▸ **Listed entries**:
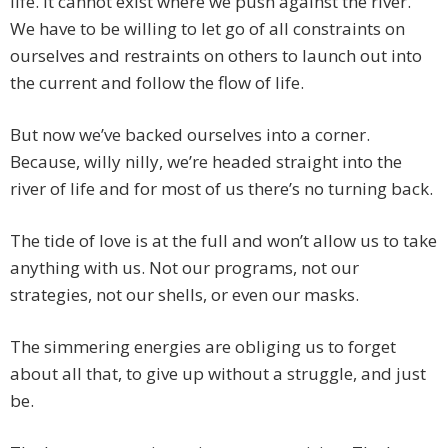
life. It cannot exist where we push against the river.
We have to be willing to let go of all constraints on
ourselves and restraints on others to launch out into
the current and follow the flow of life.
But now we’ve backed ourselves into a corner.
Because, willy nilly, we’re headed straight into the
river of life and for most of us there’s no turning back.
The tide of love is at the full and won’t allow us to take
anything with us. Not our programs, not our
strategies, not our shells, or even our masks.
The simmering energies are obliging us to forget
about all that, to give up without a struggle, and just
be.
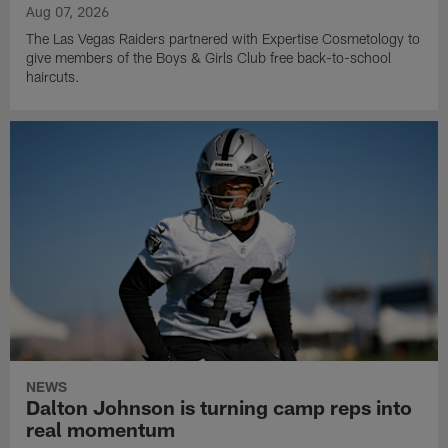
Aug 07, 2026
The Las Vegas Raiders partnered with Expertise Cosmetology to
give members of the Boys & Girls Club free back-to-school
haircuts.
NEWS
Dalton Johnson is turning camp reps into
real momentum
--
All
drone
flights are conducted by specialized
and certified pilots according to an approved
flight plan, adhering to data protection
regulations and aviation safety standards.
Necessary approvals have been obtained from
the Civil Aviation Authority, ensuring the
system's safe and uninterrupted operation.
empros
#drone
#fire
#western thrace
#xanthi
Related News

▸ **Exercise**: An exact copy of the lines above between the line holding "Necessary approvals have been obtained from" and the line holding "Related News", inclusive, is the whole answer.

▸ **Your response**:
Necessary approvals have been obtained from
the Civil Aviation Authority, ensuring the
system's safe and uninterrupted operation.
empros
#drone
#fire
#western thrace
#xanthi
Related News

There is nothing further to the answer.